Not as often as they do in the UK granted but it’s s till a topic of conversation especially when prices are supposed to be going down.
Many ex-pat properties on the Côte are mortgage free of course with people selling up in the UK and downsizing when they retire out here so they’re not particularly interested in what house prices are doing – it’s their heirs who will benefit from any rise in the value of their parents’ bricks and mortar. Despite this legacy for their kids (in France you have to leave your property to your children), many couples would prefer that prices do not rise, as France has a wealth tax which kicks in at quite a low level so the lower the value of your property, the less tax you need to pay.
But of course, human nature as it is, house prices do come up in conversation quite often, especially when friends you know are trying to sell, or buy, but down here it’s quite easy to work out how much a house is worth. You take the square metres of living space and multiply it by the value for your area and away from the coast there is a uniformity of sorts in that most decent properties are worth around €5,000 per square metre.

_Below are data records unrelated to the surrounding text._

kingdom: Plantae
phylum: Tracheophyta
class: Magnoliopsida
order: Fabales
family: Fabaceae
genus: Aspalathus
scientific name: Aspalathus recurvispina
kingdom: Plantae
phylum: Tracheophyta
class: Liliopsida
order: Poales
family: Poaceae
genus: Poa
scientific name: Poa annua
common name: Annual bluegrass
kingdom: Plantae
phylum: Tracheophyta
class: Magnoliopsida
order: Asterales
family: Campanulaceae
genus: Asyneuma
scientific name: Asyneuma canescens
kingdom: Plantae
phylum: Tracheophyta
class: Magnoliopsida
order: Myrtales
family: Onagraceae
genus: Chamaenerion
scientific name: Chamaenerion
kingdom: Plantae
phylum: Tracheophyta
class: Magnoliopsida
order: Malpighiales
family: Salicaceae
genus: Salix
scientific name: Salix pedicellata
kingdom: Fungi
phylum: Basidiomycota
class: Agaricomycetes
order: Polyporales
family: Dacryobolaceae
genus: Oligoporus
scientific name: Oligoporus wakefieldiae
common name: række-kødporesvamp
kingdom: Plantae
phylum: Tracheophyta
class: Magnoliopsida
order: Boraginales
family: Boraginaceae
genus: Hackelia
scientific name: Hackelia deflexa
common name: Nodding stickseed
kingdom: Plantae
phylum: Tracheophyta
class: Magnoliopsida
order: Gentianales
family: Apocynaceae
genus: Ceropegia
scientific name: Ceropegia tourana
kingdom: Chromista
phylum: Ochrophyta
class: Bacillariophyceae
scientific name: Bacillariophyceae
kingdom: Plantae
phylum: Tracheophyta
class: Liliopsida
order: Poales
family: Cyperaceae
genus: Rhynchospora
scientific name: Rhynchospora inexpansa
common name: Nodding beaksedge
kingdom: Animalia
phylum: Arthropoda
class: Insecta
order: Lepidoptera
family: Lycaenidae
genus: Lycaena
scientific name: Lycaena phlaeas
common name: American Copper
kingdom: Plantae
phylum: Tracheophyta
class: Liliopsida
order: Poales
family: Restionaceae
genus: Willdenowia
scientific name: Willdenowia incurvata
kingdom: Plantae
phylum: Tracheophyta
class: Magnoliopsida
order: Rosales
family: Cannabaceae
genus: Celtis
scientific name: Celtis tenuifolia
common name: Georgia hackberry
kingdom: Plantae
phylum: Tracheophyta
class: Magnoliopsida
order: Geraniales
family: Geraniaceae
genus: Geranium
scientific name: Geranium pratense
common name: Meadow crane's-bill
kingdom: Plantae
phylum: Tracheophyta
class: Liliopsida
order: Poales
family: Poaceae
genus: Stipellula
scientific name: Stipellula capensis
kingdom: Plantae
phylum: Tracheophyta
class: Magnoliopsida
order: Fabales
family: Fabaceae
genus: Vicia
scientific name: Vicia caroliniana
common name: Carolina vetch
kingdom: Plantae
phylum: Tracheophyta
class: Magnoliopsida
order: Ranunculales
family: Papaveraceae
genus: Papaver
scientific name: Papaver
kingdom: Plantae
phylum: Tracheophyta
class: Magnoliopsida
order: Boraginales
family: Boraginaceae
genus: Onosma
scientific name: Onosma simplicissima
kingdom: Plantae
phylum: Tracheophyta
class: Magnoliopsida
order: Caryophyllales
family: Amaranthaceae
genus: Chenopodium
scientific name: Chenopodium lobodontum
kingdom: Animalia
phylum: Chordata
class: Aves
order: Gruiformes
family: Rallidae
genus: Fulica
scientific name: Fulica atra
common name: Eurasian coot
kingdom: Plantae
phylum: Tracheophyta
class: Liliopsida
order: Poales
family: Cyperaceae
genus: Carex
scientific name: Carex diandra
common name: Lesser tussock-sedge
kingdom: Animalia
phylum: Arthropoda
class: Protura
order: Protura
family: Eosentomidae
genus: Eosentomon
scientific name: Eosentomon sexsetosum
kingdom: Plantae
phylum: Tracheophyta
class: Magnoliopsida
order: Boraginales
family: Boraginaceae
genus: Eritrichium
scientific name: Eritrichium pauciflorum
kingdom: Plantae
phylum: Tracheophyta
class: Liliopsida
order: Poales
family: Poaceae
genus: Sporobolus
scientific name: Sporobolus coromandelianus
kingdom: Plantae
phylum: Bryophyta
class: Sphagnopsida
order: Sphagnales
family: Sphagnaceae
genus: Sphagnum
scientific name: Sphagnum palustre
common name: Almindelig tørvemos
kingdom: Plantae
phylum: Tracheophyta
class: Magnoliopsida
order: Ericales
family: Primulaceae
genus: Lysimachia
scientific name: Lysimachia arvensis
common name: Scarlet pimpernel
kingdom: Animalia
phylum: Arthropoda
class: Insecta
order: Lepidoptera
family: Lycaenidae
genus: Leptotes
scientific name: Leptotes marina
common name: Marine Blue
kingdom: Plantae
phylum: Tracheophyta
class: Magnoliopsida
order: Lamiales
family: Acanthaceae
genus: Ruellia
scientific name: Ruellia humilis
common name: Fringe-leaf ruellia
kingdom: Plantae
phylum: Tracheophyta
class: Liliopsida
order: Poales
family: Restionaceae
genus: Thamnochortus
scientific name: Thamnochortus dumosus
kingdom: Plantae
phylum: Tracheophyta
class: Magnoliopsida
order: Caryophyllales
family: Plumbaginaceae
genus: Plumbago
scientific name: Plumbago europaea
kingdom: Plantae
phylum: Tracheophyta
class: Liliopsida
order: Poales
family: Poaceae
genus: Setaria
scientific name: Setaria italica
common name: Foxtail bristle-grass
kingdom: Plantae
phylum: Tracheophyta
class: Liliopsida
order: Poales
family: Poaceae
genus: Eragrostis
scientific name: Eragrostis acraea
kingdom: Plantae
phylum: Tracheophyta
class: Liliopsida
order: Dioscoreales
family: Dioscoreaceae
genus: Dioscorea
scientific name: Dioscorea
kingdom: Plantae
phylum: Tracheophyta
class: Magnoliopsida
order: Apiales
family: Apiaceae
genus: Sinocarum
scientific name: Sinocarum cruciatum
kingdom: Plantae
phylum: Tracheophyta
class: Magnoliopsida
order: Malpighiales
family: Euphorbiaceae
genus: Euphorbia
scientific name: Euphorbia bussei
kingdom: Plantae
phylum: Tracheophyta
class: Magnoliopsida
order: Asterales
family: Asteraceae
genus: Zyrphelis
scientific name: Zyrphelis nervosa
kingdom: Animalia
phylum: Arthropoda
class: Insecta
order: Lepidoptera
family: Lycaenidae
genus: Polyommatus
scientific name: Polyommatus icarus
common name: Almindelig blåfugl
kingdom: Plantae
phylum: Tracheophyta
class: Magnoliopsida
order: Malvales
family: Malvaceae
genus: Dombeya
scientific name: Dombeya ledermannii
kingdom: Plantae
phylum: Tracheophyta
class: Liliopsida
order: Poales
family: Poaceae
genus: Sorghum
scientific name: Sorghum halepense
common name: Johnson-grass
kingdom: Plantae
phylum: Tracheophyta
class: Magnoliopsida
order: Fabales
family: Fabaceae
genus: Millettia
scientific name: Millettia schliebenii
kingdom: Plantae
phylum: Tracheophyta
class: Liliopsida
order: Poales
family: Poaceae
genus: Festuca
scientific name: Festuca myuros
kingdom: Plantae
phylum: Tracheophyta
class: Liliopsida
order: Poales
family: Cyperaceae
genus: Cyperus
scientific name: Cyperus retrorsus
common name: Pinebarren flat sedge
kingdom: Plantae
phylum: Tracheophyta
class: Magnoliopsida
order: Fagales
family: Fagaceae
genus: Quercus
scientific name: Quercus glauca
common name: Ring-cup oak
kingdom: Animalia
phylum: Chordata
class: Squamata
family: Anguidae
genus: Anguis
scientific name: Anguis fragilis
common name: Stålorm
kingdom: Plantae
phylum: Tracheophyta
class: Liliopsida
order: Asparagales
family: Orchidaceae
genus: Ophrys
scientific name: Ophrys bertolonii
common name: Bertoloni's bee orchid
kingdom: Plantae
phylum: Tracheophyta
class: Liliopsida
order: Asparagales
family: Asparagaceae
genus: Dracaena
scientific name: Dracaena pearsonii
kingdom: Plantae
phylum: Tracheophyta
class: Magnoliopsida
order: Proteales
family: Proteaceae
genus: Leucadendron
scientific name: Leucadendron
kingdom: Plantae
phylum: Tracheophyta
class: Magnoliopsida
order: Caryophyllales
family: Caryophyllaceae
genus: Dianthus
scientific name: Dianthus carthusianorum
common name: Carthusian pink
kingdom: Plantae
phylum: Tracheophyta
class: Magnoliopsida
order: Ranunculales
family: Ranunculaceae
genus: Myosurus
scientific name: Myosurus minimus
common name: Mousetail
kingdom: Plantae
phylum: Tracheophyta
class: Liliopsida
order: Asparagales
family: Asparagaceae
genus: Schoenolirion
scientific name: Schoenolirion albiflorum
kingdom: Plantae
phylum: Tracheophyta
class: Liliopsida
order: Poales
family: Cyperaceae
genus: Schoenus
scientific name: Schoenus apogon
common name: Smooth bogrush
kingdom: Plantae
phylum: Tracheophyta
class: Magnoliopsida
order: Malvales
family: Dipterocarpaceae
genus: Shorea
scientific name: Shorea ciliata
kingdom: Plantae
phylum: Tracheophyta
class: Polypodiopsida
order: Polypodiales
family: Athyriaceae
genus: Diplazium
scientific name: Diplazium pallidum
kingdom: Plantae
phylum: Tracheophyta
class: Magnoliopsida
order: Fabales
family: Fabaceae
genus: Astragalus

On the coast in say Cannes or Juan les Pins, the price can rise to €6,000 and even €7,000 per square metre, but in those cases you are paying for the view of the sea and the caché of being where the action is.
|A Room With a View in Monaco|
Of course, Monaco is in a different league where square metreage is almost irrelevant, with even a modest one bedroom apartment raking in a cool €1 million and that’s without a view of the harbour. A view of boats bobbing up and down uplifts it by 50% and another 50% is added if you can see the Palace. It’s all to do with tax of course, or no tax to be precise and therefore the sums are easy: work in Monaco, pay a one-time hit for an apartment (there are very few houses) at a cool €45,000 per square metre and pay no income tax for ever – well as long as you live there.
|Cap Ferrat - My Ideal Spot|
Not far behind is Cap Ferrat where there are fewer apartments but fabulous villas all over the promontory. The price of a square metre in Cap Ferrat according to Chesterton Humberts (the up-market estate agents) is around €32,000 which means if I could move my house down there (a landslip maybe?) it’d be worth a fortune.
But then, once we’ve finished discussing house prices, we move on to estate agents who charge a staggering 6% for selling a house and sometimes on a first viewing. Even down here, estate agents are the scourge – especially when they pick up €60,000 for what seems like 5 minutes work!